Sons Of Anarchy: "Old Bones"
Stalkers and skeletons–it's like junior year Halloween all over again. "Old Bones"' two major plotlines are introduced at the start; picking up where "AK-51" left off last week, we see Jax giving Tara a lift home with Kohn following a thoroughly indiscreet half a mile behind, and we also see some Water and Power guys digging up human remains just off the main drag. No matter how many times Tara throws him off, Kohn isn't going away quietly, and no matter how neatly Clay and Gemma think they've covered their tracks, nothing stays buried for long. In Charming, the past isn't dead. It's not even past.
Jax gets pissed when he learns his on-again-off-again is being stalked and decides to confront the problem directly. As always, it's nice to see him have an actual emotion; he's generally stuck in shades between bemusement and irritation, and while it makes sense dramatically that he's not entirely engaged (the more Jax thinks he knows what's going on, the more it'll matter when he finds out he doesn't), that even-temper gets boring. Seeing him go to town on Kohn's car, and ultimately throw Kohn through a plate glass window, made him interesting.
Also interesting was the way he immediately went to Hale after Tara told him the truth. In a weird way, I'm rooting for Hale; most shows with anti-heroes, I find myself dreading the moment the other shoe drops and the law closes in, but on Sons, I actually wouldn't mind it if Sam Crow got theirs. In a different story, Hale could easily be the hero–he's stuck on his own with a boss who's actively undermining his biggest case, and he has the integrity to respect the people he's chasing even while he works to lock them away. Even more telling, those people respect him too; maybe not Clay, but Jax obviously thinks he's decent, and even Gemma had a few kind words for him last week.

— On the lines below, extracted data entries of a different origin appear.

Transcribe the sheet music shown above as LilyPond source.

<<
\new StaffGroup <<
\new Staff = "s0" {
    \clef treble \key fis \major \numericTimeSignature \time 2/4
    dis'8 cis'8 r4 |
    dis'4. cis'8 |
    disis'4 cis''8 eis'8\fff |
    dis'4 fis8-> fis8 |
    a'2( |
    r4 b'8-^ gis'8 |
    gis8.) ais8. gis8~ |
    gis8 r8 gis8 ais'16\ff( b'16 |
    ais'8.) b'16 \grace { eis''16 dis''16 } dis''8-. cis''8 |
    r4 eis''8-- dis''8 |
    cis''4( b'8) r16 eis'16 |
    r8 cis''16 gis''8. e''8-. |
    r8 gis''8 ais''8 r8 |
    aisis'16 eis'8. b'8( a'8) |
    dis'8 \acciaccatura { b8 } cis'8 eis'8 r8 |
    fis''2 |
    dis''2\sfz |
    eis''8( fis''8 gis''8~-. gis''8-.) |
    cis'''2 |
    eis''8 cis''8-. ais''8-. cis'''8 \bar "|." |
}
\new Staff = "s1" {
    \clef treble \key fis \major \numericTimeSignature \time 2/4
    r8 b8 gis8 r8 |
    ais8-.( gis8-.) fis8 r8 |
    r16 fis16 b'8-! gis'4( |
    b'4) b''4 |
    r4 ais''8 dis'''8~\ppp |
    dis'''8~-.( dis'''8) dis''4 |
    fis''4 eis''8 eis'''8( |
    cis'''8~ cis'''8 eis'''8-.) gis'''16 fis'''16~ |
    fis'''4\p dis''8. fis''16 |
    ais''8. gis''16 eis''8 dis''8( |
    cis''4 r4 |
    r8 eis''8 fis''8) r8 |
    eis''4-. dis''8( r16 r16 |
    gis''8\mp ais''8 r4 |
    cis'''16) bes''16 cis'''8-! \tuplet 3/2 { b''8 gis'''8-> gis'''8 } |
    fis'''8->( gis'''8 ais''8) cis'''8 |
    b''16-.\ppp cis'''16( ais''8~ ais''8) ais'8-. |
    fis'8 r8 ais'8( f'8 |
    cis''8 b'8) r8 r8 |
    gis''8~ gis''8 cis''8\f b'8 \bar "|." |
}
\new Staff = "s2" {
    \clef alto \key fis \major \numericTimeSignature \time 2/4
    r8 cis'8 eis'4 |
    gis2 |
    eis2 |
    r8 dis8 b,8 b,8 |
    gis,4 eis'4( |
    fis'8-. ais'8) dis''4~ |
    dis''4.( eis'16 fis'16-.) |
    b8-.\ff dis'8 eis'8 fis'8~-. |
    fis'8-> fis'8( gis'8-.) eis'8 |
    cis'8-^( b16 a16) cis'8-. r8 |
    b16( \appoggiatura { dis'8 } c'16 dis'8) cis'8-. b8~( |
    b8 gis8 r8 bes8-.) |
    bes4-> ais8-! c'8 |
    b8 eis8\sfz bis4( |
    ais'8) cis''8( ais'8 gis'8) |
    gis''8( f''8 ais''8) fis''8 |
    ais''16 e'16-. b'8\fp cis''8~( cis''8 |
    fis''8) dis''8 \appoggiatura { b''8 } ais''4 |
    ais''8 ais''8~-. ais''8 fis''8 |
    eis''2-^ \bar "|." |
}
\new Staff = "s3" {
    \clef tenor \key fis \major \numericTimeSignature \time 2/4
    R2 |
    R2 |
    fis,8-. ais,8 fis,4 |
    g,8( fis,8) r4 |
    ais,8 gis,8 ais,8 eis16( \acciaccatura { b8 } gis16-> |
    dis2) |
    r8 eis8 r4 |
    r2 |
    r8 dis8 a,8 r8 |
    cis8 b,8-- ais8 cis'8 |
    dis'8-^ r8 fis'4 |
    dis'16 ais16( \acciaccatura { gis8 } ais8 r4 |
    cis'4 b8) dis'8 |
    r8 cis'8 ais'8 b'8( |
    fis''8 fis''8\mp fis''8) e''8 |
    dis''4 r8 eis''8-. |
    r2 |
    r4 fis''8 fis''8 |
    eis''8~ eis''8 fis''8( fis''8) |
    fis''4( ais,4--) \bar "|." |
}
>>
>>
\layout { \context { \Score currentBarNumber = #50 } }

By the end of this ep, Kohn has been escorted out of town. It makes sense; there's only so long a guy can pretend to be working for the government while he follows an ex-lover and pisses in the baby room of a lead suspect. I doubt he's gone for good, as there's too much potential in the character to let Jax and Tara off this easily. Kohn is a loathsome sonofabitch, but the show does a good job of making him sincere; his impassioned plea to Stahl and Hale to protect Tara from the Anarchy boys made a certain kind of sense, even if it was largely bullshit. Kohn hasn't tipped entirely into obvious psychopath, and that makes him more dangerous.
As for the skeletons: there are three bodies, two of them Mayans, and one of them Lowell Harlan, Sr, Teller-Morrow's former mechanic and father of Lowell, Jr, ex-junkie and current engine fixing guy for the garage. Clay tries to hide dead Lowell from Jax, and when Jax finds out anyway, gives him a line about the Mayans moving in heavy and taking out anyone who was connected to the club. Jax seems to buy it, but Lowell, Jr, doesn't; after hearing the news, he goes back on the drugs. Clay tracks him down and tells him the truth, or at least part of it; Lowell, Sr. was a junkie, too, and he was killed by Sam Crow to keep him from spilling club secrets. For a moment, it looks like Lowell, Jr. is going to be following in his dad's buried-by-the-side-of-the-road footsteps, but Clay has a change of heart. It's a decent resolution with strong performances that nevertheless came off as a little shortchanged. The moment where Clay puts a pillow against Lowell, Jr.'s head to silence a shot was intense, but the relief when you find the guy whimpering in the back of Clay's van later on wasn't nearly as strong.
While all the serious stuff is going down, Half-Sack gets entered in a bare knuckle brawl tournament; he has the skills, and after some heavy training, manages to make it to the final round. That's when he finds out that the Sons need him to take a dive–they're still trying to scrounge up the $150,000, and by betting heavily against HS, they've got a chance to make it back in one fell swoop. It nearly works, too, until HS sees Cherry hugging Clay in the stands; it's an innocent gesture (Clay just told Cherry he's cool if she sticks around and becomes HS's old lady), but HS flips out and wins the fight. Which puts him 35K in the club's debt, but hey, at least he finally gets the girl.
"Old Bones" felt mostly like set-up. Between Half-Sack and Jax we got some decent fights, but the bare knuckle con was a little too Honeymooners, and as satisfying as Kohn's beat-down was, it didn't feel like anything had resolved. Given that Sons has already been renewed, I'm wondering how much of Gemma and Clay's machinations will fall apart this season; hopefully we'll get something more than the meaningful glances and veiled comments we've been living off so far.
Grade: B
Stray Observations:
—Funny how Clay tested Cherry's resolve with the least physically attractive member of Sam Crow. (Although Bobby is awesome, no question.)
—I did not know what "cold-packing" meant. Now I do.
—Clay on loyalty: "I don't want you losing true north."